学校の方は直哉がいなくなったぎこちなさも消え、まるで最初からそうであったかのように新しいリーダーの元クラスメイトが纏まっている。少し寂しいとも思うが、生きている以上は何時までも立ち止まっている事なんて出来ない。皆が立ち直った今の状況を喜ぶべきなんだろう。
下手に直哉と話が出来る分、僕にはちょっと難しそうだ。皆もそれが解るのか、僕に積極的に声を掛ける人は少ない。元々人付き合いは苦手だし、このままだとクラスで浮きそう。直哉にも心配されてるが、こればかりはどうしようもなかった。いつも僕を人の輪に引き摺ってくれていたのは直哉なのだから。
『裕人、皆と遊ばないのか?』
「僕があんまり外遊び好きじゃないの知ってるでしょ」
休み時間に話し掛けてきた直哉に小声で返す。教室に残ってる人に聞かれたらまず間違いなく頭がおかしいと思われるだろう。周りに人がいる時は話し掛けないでって言ってるのに。
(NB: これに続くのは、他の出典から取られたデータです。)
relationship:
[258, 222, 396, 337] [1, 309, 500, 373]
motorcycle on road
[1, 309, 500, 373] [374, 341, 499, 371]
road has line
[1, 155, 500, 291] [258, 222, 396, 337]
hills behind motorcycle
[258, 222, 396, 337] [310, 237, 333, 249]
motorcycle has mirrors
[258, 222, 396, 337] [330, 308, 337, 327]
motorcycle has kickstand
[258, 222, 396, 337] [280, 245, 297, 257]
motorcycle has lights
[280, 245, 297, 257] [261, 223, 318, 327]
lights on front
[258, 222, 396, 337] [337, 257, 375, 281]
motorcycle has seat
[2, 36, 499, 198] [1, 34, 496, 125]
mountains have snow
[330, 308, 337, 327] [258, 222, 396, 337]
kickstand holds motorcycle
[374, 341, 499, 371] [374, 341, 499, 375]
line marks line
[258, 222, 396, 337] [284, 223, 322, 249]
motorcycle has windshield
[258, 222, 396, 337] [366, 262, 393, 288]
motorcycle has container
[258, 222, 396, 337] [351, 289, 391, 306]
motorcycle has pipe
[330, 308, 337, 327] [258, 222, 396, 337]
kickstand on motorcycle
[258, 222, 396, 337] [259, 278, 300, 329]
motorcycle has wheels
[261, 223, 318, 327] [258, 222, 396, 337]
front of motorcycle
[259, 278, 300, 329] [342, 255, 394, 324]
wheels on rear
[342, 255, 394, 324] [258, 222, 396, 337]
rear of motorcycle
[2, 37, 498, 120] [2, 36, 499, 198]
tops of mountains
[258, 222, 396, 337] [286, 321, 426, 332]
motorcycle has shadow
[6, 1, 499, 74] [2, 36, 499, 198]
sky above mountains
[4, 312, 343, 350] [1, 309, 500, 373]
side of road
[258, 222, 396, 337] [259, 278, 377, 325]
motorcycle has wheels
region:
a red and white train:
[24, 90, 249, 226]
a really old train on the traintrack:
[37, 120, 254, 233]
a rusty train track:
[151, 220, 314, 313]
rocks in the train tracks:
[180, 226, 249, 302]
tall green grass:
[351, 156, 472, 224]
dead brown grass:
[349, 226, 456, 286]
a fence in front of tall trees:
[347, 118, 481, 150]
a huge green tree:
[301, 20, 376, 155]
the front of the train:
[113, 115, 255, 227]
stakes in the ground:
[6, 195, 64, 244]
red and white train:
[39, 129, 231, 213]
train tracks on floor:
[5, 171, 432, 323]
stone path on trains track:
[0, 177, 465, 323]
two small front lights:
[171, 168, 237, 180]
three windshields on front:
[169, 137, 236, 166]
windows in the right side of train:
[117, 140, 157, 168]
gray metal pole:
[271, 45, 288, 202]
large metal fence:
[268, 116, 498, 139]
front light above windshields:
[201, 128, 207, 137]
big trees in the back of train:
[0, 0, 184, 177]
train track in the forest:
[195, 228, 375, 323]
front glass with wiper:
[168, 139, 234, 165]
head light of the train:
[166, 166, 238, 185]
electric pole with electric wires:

『でも最近ずっと一人でいるだろ。なぁ、誘われた時くらい行った方が良いって』
直哉は勉強は駄目だけど空気を読むのが上手い。僕がクラスから孤立しかけている事を感じ取って、時々こうして促してくる。でも、ずっと直哉に強引に手を引かれてやっとこさクラスに馴染んでいた僕には、自分から関わる勇気が欠けていた。折角声を掛けて貰っても、つい尻込みしてしまう。
このままじゃいけないとは、僕も解っているんだけど。
『俺がいるせいか?』
「違うよっ。僕の性格が問題なんだし、直哉は悪くないからっ」
周りを気にして声を潜めながら、それでもちゃんと直哉に伝わるように語気を強める。直哉が悪いなんて、そんな事ある筈がない。
『でも……』
「何時までも直哉に頼ってた僕が悪いんだ。心配してくれてありがとう。でもこれは僕が自分でどうにかするしかないから」
直哉は何とも言い難い表情で黙り込む。僕の言っている事が正しいと頭では解っても、納得いかないんだろう。とは言え本当に僕が自分で解決するしかないんだから、直哉にはどうしようもないけどね。
「僕、頑張るから。だからそんなに心配しないで」
『……あぁ、解ったよ』
ちょっと疑わしそうな顔をしていたけれど、直哉は一応納得してくれたようだ。それきりこの話は打ち切って、僕は読んでいた本に集中した。
「裕人、ドッヂやろうぜ」
昼休み、給食も終わり、図書室にでも行こうかと考えていたら青山 信明に声を掛けられた。彼は新しいクラスのリーダーで、こうしてよく僕に声を掛けてくれる。ありがたくはあるが、正直ドッヂボールは苦手だ。けれどつい一時間程前に直哉に頑張ると言った手前断るのも気が引ける。
「うん、ありがとう。やるよ」
ちょっと悩んだけど、外野にでもいればいいかと思って頷いた。青山君は僕の返事を聞くと号令を掛ける。
「よっしゃ。ドッヂやる奴、校庭行くぞ!」
どうやらクラスの殆どの人間がやるらしい。ぞろぞろ教室を出ていく皆に付いて校庭に出る。僕らは手分けしてコートを描きチームを作ると、休み時間一杯までドッヂボールをしていた。
僕は何度かコートに入ったものの、やっぱりすぐに当てられてしまい、その内外野が指定席になった。外野って気楽で良いよね。皆がボールに一喜一憂してるのを見るのは中々に楽しかった。こんな性格だから友達いないって直哉に言われちゃうんだろうな。